Giornali
e televisioni hanno enfatizzato ieri i dati consolidati ed ufficiali
riguardanti il PIL brasiliano. Ebbene, i toni non potevano che essere
di preoccupazione per la scarsa crescita ottenuta dal paese nel 2012.
Il dato ufficiale attesta il PIL allo 0.9 percento, pochissimo per
un'economia in via di sviluppo. Il Paese si classifica quindi come il
peggiore dei BRICS, ristagna nelle ultime posizioni nel centro e
sud-america, dove é superato da Messico e persino da Argentina, per
quanto riguarda l'anno trascorso. Una situazione che agita gli
analisti politici ed economici soprattutto con il raggiungimento del
decimo trimestre consecutivo di crescita inferiore all' uno percento.

## Requisiti dell'esercizio:
Copi dalla selezione sul PIL brasiliano tutto ciò che va da "Il dato ufficiale" fino a "all' uno percento.", senza alcuna modifica.

## Righe di dati:
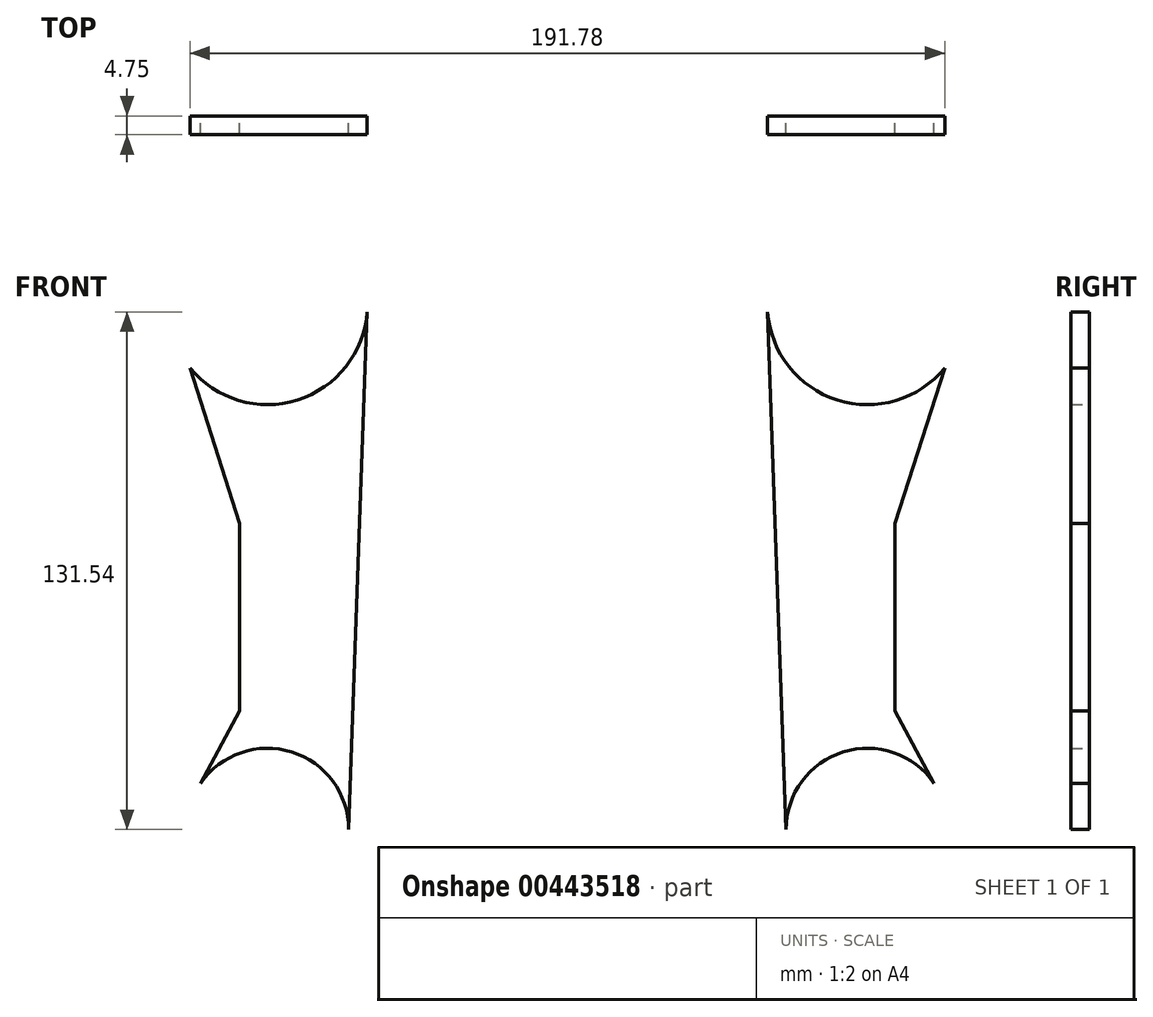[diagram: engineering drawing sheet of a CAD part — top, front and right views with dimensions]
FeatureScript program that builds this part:
annotation { "Feature Type Name" : "Feature", "Feature Type Description" : "" }
export const myFeature = defineFeature(function(context is Context, id is Id, definition is map)
    precondition{}
    {
        {
            var Q0;
            Q0=qCreatedBy(makeId("Front.planeOp"),FACE);
            var sketch = newSketch(context, id + "F0", { "sketchPlane" : qUnion([Q0])});
            skCircle(sketch, "E0", {"center": v(-76.2, 82.03) * mm, "radius": 25.4 * mm});
            skCircle(sketch, "E1", {"center": v(-76.2, -51.32) * mm, "radius": 20.64 * mm});
            skCircle(sketch, "E2", {"center": v(-76.2, 82.03) * mm, "radius": 7.15 * mm});
            skCircle(sketch, "E3", {"center": v(-76.2, -51.32) * mm, "radius": 6.29 * mm});
            skCircle(sketch, "E4.MirrorC", {"center": v(76.2, 82.03) * mm, "radius": 25.4 * mm});
            skCircle(sketch, "E5.MirrorC", {"center": v(76.2, -51.32) * mm, "radius": 20.64 * mm});
            skCircle(sketch, "E6.MirrorC", {"center": v(76.2, 82.03) * mm, "radius": 7.15 * mm});
            skCircle(sketch, "E7.MirrorC", {"center": v(76.2, -51.32) * mm, "radius": 6.29 * mm});
            skLineSegment(sketch, "E8", {"start": v(-95.9, 65.99) * mm, "end": v(-83.26, 26.48) * mm});
            skLineSegment(sketch, "E9", {"start": v(-83.26, 26.48) * mm, "end": v(-83.26, -21.2) * mm});
            skLineSegment(sketch, "E10", {"start": v(-83.26, -21.2) * mm, "end": v(-93.17, -39.58) * mm});
            skLineSegment(sketch, "E11.MirrorCS", {"start": v(95.9, 65.99) * mm, "end": v(83.26, 26.48) * mm});
            skLineSegment(sketch, "E12.MirrorCS", {"start": v(83.26, 26.48) * mm, "end": v(83.26, -21.2) * mm});
            skLineSegment(sketch, "E13.MirrorCS", {"start": v(83.26, -21.2) * mm, "end": v(93.17, -39.58) * mm});
            skLineSegment(sketch, "E14", {"start": v(-55.56, -51.32) * mm, "end": v(-50.8, 82.03) * mm});
            skLineSegment(sketch, "E15.MirrorCS", {"start": v(55.56, -51.32) * mm, "end": v(50.8, 82.03) * mm});
            skSolve(sketch);
        }
        {
            var Q0;
            {var subQ0=sQuery(id+"F0.wireOp",EDGE,"E8");Q0=makeQuery(id+"F0.imprint","IMPRINT",FACE,{"disambiguationData":[TD([[makeQuery(id+"F0.imprint","IMPRINT",EDGE,{"derivedFrom":subQ0}),1.0]])]});}
            var Q1;
            {var subQ0=sQuery(id+"F0.wireOp",EDGE,"E11.MirrorCS");Q1=makeQuery(id+"F0.imprint","IMPRINT",FACE,{"disambiguationData":[TD([[makeQuery(id+"F0.imprint","IMPRINT",EDGE,{"derivedFrom":subQ0}),-1.0]])]});}
            extrude(context, id + "F1", {"entities" : qUnion([Q0, Q1]), "depth" : 4.75 * mm});
        }
    });
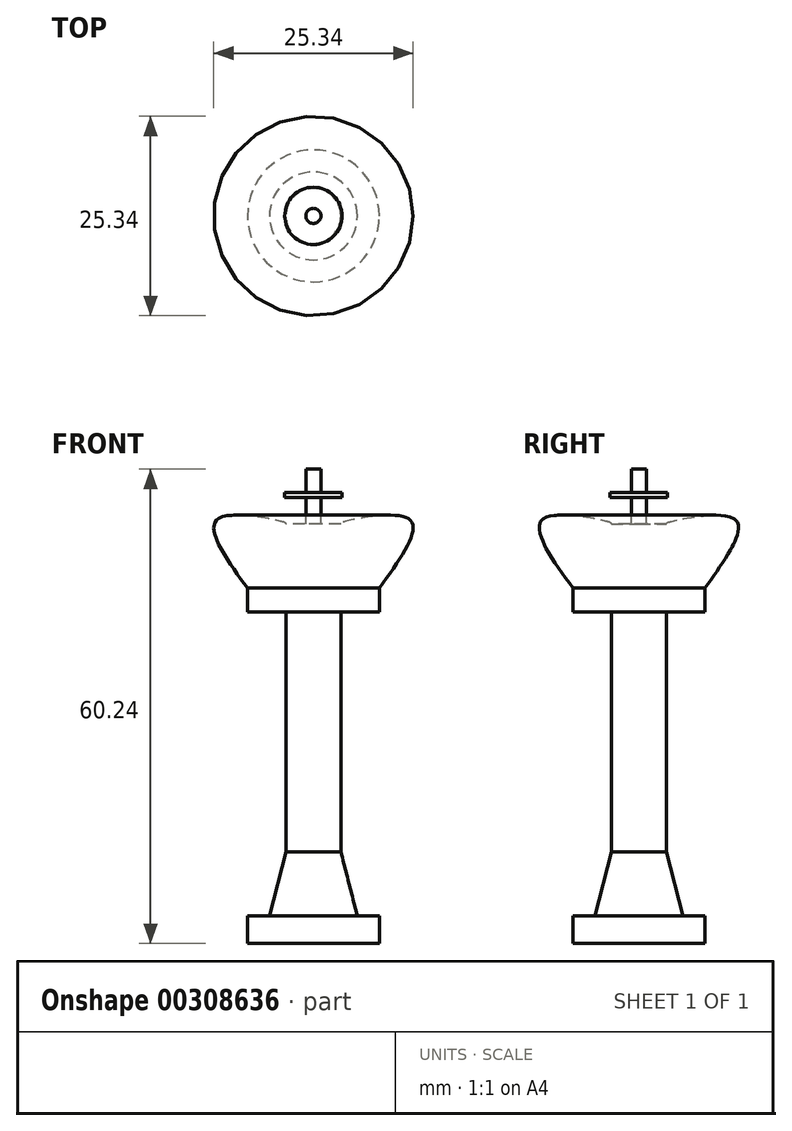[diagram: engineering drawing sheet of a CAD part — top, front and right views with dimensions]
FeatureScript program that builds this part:
annotation { "Feature Type Name" : "Feature", "Feature Type Description" : "" }
export const myFeature = defineFeature(function(context is Context, id is Id, definition is map)
    precondition{}
    {
        {
            var Q0;
            Q0=qCreatedBy(makeId("Front.planeOp"),FACE);
            var sketch = newSketch(context, id + "F0", { "sketchPlane" : qUnion([Q0])});
            skLineSegment(sketch, "E0", {"start": v(0, 23.96) * mm, "end": v(0, -36.28) * mm});
            skLineSegment(sketch, "E1", {"start": v(0, -36.28) * mm, "end": v(-8.37, -36.28) * mm});
            skLineSegment(sketch, "E2", {"start": v(-8.37, -36.28) * mm, "end": v(-8.37, -32.8) * mm});
            skLineSegment(sketch, "E3", {"start": v(-8.37, -32.8) * mm, "end": v(-5.58, -32.8) * mm});
            skLineSegment(sketch, "E4", {"start": v(-5.58, -32.8) * mm, "end": v(-3.49, -24.65) * mm});
            skLineSegment(sketch, "E5", {"start": v(-3.49, -24.65) * mm, "end": v(-3.49, 5.81) * mm});
            skLineSegment(sketch, "E6", {"start": v(-3.49, 5.81) * mm, "end": v(-8.37, 5.81) * mm});
            skLineSegment(sketch, "E7", {"start": v(-8.37, 5.81) * mm, "end": v(-8.37, 8.84) * mm});
            skFitSpline(sketch, "E8", {"points": [v(-8.37, 8.84) * mm, v(-12.1, 17.68) * mm, v(-3.72, 17.21) * mm, v(-3.49, 16.98) * mm], "startDerivative": vector(-17.57, 24.24) * mm, "endDerivative": vector(0, -5.1) * mm});
            skLineSegment(sketch, "E9", {"start": v(-3.49, 16.98) * mm, "end": v(-0.96, 16.98) * mm});
            skLineSegment(sketch, "E10", {"start": v(-0.96, 16.98) * mm, "end": v(-0.96, 20.38) * mm});
            skLineSegment(sketch, "E11", {"start": v(-0.96, 20.38) * mm, "end": v(-3.64, 20.38) * mm});
            skLineSegment(sketch, "E12", {"start": v(-3.64, 20.38) * mm, "end": v(-3.64, 21) * mm});
            skLineSegment(sketch, "E13", {"start": v(-3.64, 21) * mm, "end": v(-0.96, 21) * mm});
            skLineSegment(sketch, "E14", {"start": v(-0.96, 21) * mm, "end": v(-0.96, 23.96) * mm});
            skLineSegment(sketch, "E15", {"start": v(-0.96, 23.96) * mm, "end": v(0, 23.96) * mm});
            skSolve(sketch);
        }
        {
            var Q0;
            Q0 = qSketchRegion(id + "F0", true);
            var Q1;
            Q1=sQuery(id+"F0.wireOp",EDGE,"E0");
            revolve(context, id + "F1", {"entities" : qUnion([Q0]), "axis" : qUnion([Q1]), "revolveType" : RevolveType.FULL});
        }
    });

## Risultato finale:
Il dato ufficiale attesta il PIL allo 0.9 percento, pochissimo per
un'economia in via di sviluppo. Il Paese si classifica quindi come il
peggiore dei BRICS, ristagna nelle ultime posizioni nel centro e
sud-america, dove é superato da Messico e persino da Argentina, per
quanto riguarda l'anno trascorso. Una situazione che agita gli
analisti politici ed economici soprattutto con il raggiungimento del
decimo trimestre consecutivo di crescita inferiore all' uno percento.